By daytime she is Bidemi Ogunde who lives in the Yoruba Kingdom. By night Bidemi turns into Ireti who was born with unique powers which make her stronger than many, thanks to her father who made a deal with a deity when she was born. Bidemi is an archaeology student and excellent gymnast at the University of Ibadan who got her powers when she was attacked by a scourge at the national museum in Lagos.
Ireti is just one of a team of powerful female Nigerian comic book heroes, ridding Nigeria of baddies and fighting to save Nigeria. There is half-Nigerian, half-Venezuelan character Aje, Commander Jade .N. Waziri. The no-nonsense ,strong headed leader of the national advanced security service (N.A.C.S.S). Then there is Avonome who was born in 1937 in a remote Nigerian village. Avonome disappears without a trace only to reappear in a cemetery in recent times, still unchanged, except she has with no memory of who she was or where she had been all this while, except a knowledge of her name, a mysterious companion and an unbelievable gift – the ability to see spirits.
Jide Martin started Comic Republic in 2013 when he realised there was a lack of good quality African superhero stories with high-quality graphics and production. Comic Republic encourages a comic-reading culture in Nigeria and across Africa too. The team has produced six major titles and thirteen editions, all made available to readers free online from their website.
The company’s head of marketing and corporate communications, Eduvie Oyaide told OkayAfrica, “Sometimes, people struggle with acceptance of who they are. With our stories, we want to reprogram the values and beliefs that drive behaviour among individuals. We want to inspire people to believe they can be so much more than they think if only they believe, we want to drive them to believe they have the power to influence their future.

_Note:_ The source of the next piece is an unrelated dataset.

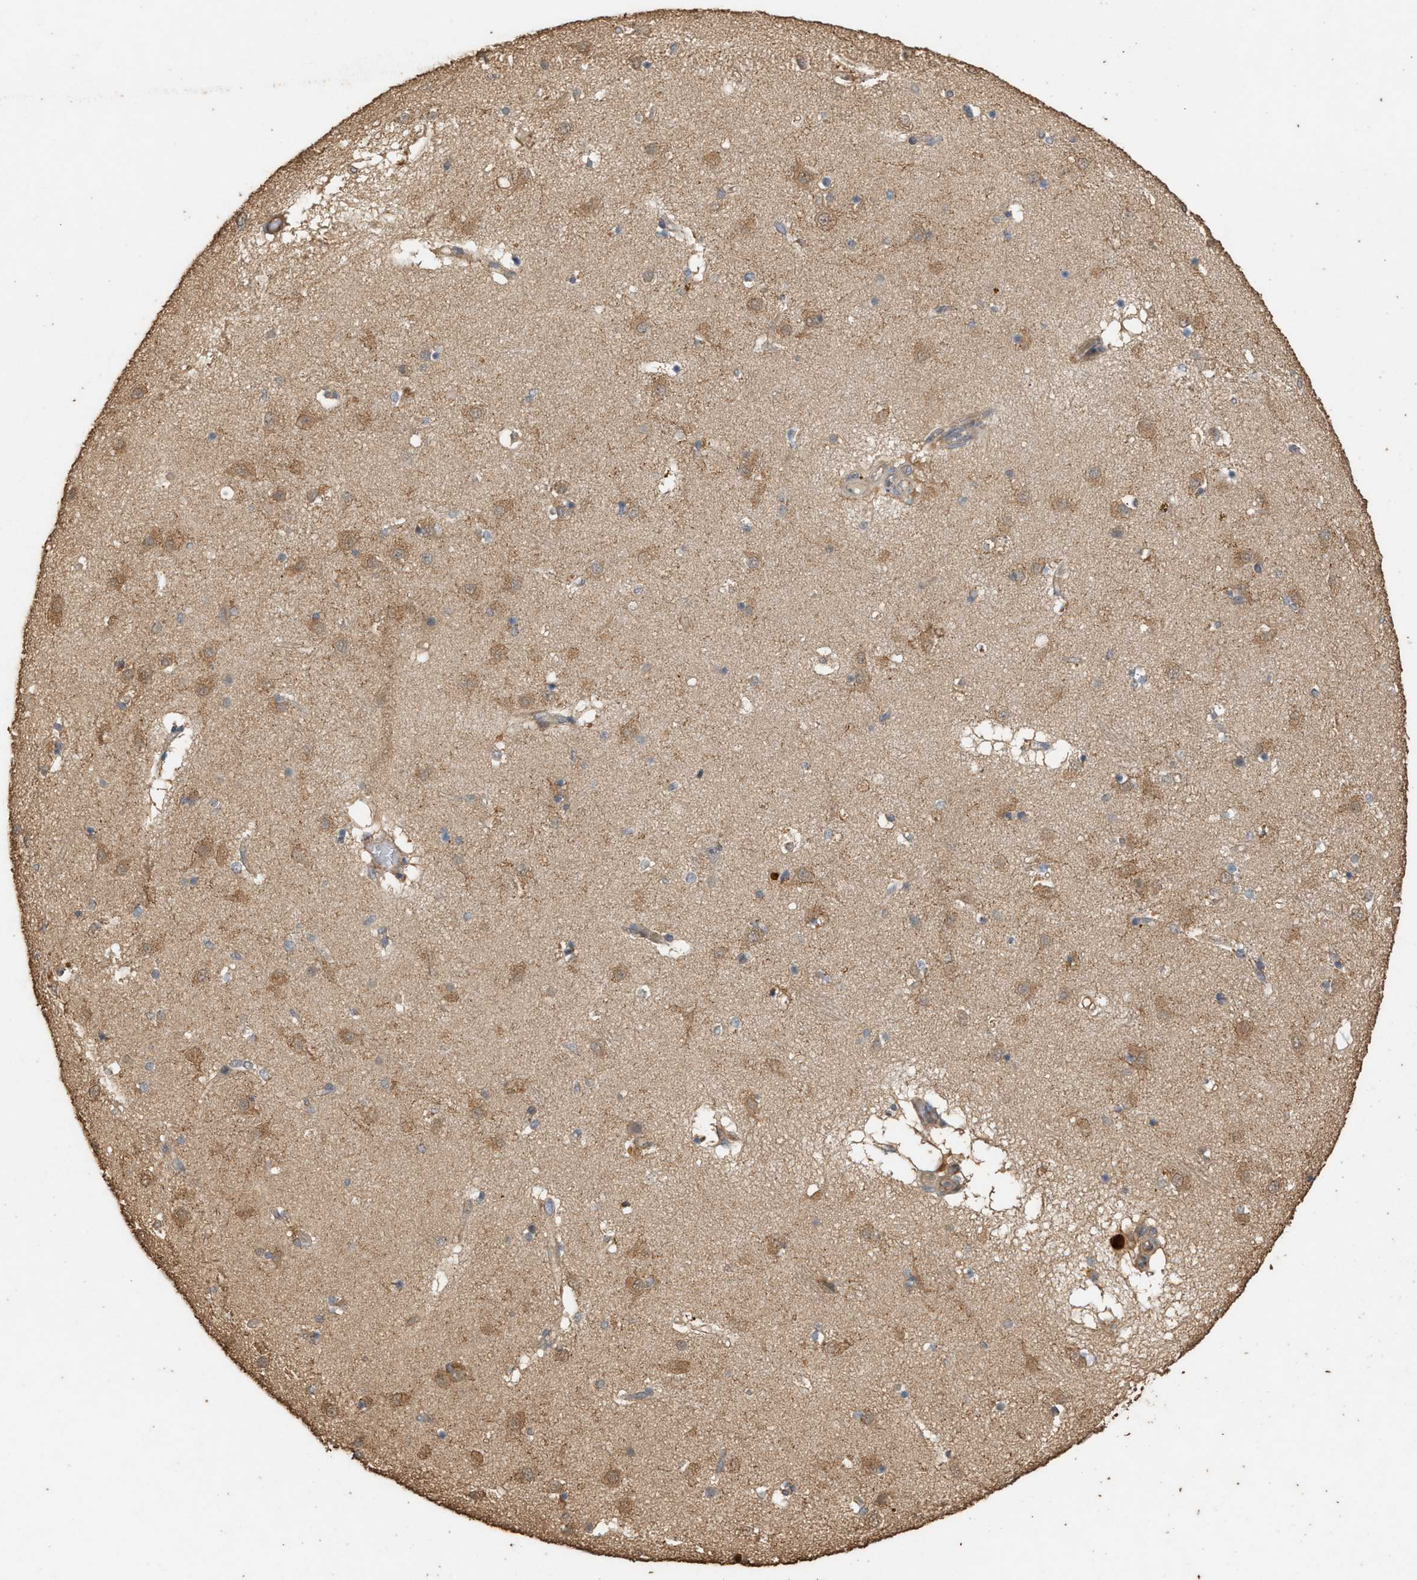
{"staining": {"intensity": "weak", "quantity": "25%-75%", "location": "cytoplasmic/membranous"}, "tissue": "caudate", "cell_type": "Glial cells", "image_type": "normal", "snomed": [{"axis": "morphology", "description": "Normal tissue, NOS"}, {"axis": "topography", "description": "Lateral ventricle wall"}], "caption": "A brown stain shows weak cytoplasmic/membranous expression of a protein in glial cells of normal caudate. (Brightfield microscopy of DAB IHC at high magnification).", "gene": "DCAF7", "patient": {"sex": "male", "age": 70}}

The company’s Chief Operations Officer/Creative Director Tobe Ezeogu commented, “There is a lack of female heroes in the African scene in general. Girls don’t have heroines to look up to these days, rather they have celebrities of questionable character. What you end up with is a generic stereotype of the female gender. Girls are seen to others as delicate roses, and we say yes, females are roses, but roses have thorns and roses are tough not delicate. We wanted female characters that would become icons to the African girl growing up to give them something to aspire to that they too can be heroes and it’s not an all male field.”